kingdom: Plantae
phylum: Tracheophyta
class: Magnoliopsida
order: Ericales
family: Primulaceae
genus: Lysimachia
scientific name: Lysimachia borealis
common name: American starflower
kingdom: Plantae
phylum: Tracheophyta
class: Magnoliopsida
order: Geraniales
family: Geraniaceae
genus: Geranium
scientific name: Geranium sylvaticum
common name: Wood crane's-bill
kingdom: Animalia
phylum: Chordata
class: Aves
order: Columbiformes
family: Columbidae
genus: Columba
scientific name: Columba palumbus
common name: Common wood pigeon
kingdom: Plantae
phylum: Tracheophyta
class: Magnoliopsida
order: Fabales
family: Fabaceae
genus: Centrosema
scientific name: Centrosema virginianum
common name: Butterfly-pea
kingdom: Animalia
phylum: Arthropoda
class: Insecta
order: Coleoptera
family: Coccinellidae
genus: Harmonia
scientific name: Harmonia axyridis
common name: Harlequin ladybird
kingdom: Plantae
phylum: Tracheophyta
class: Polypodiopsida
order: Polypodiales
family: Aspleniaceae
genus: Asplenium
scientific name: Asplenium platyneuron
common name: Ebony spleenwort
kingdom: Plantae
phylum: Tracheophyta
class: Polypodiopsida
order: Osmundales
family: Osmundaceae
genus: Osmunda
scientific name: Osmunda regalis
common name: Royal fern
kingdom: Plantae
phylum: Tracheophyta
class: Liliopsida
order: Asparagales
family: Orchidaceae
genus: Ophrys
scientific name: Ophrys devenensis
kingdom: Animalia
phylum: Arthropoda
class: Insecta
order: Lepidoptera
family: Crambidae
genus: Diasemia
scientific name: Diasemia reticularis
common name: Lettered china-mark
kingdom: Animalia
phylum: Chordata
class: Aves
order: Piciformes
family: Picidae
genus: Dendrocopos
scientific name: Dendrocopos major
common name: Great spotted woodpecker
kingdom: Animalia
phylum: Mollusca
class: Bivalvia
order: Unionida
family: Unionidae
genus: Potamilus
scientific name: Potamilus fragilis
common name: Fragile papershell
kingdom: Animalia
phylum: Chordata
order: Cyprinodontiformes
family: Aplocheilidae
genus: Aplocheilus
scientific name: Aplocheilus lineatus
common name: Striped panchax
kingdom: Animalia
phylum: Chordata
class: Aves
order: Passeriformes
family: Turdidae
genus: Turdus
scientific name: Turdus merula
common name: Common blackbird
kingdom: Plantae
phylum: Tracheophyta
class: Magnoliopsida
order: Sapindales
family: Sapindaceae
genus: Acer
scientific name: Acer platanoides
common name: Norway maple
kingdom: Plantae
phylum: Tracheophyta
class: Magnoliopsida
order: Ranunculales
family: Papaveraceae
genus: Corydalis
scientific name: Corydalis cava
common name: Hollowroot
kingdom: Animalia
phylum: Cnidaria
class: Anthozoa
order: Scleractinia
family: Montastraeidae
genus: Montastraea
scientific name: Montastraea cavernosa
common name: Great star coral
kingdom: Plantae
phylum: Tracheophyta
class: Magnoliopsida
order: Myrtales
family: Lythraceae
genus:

**What this task involves**
Could you reproduce every line of the data above, word for word and in the same order?

**The reply**
kingdom: Plantae
phylum: Tracheophyta
class: Magnoliopsida
order: Ericales
family: Primulaceae
genus: Lysimachia
scientific name: Lysimachia borealis
common name: American starflower
kingdom: Plantae
phylum: Tracheophyta
class: Magnoliopsida
order: Geraniales
family: Geraniaceae
genus: Geranium
scientific name: Geranium sylvaticum
common name: Wood crane's-bill
kingdom: Animalia
phylum: Chordata
class: Aves
order: Columbiformes
family: Columbidae
genus: Columba
scientific name: Columba palumbus
common name: Common wood pigeon
kingdom: Plantae
phylum: Tracheophyta
class: Magnoliopsida
order: Fabales
family: Fabaceae
genus: Centrosema
scientific name: Centrosema virginianum
common name: Butterfly-pea
kingdom: Animalia
phylum: Arthropoda
class: Insecta
order: Coleoptera
family: Coccinellidae
genus: Harmonia
scientific name: Harmonia axyridis
common name: Harlequin ladybird
kingdom: Plantae
phylum: Tracheophyta
class: Polypodiopsida
order: Polypodiales
family: Aspleniaceae
genus: Asplenium
scientific name: Asplenium platyneuron
common name: Ebony spleenwort
kingdom: Plantae
phylum: Tracheophyta
class: Polypodiopsida
order: Osmundales
family: Osmundaceae
genus: Osmunda
scientific name: Osmunda regalis
common name: Royal fern
kingdom: Plantae
phylum: Tracheophyta
class: Liliopsida
order: Asparagales
family: Orchidaceae
genus: Ophrys
scientific name: Ophrys devenensis
kingdom: Animalia
phylum: Arthropoda
class: Insecta
order: Lepidoptera
family: Crambidae
genus: Diasemia
scientific name: Diasemia reticularis
common name: Lettered china-mark
kingdom: Animalia
phylum: Chordata
class: Aves
order: Piciformes
family: Picidae
genus: Dendrocopos
scientific name: Dendrocopos major
common name: Great spotted woodpecker
kingdom: Animalia
phylum: Mollusca
class: Bivalvia
order: Unionida
family: Unionidae
genus: Potamilus
scientific name: Potamilus fragilis
common name: Fragile papershell
kingdom: Animalia
phylum: Chordata
order: Cyprinodontiformes
family: Aplocheilidae
genus: Aplocheilus
scientific name: Aplocheilus lineatus
common name: Striped panchax
kingdom: Animalia
phylum: Chordata
class: Aves
order: Passeriformes
family: Turdidae
genus: Turdus
scientific name: Turdus merula
common name: Common blackbird
kingdom: Plantae
phylum: Tracheophyta
class: Magnoliopsida
order: Sapindales
family: Sapindaceae
genus: Acer
scientific name: Acer platanoides
common name: Norway maple
kingdom: Plantae
phylum: Tracheophyta
class: Magnoliopsida
order: Ranunculales
family: Papaveraceae
genus: Corydalis
scientific name: Corydalis cava
common name: Hollowroot
kingdom: Animalia
phylum: Cnidaria
class: Anthozoa
order: Scleractinia
family: Montastraeidae
genus: Montastraea
scientific name: Montastraea cavernosa
common name: Great star coral
kingdom: Plantae
phylum: Tracheophyta
class: Magnoliopsida
order: Myrtales
family: Lythraceae
genus:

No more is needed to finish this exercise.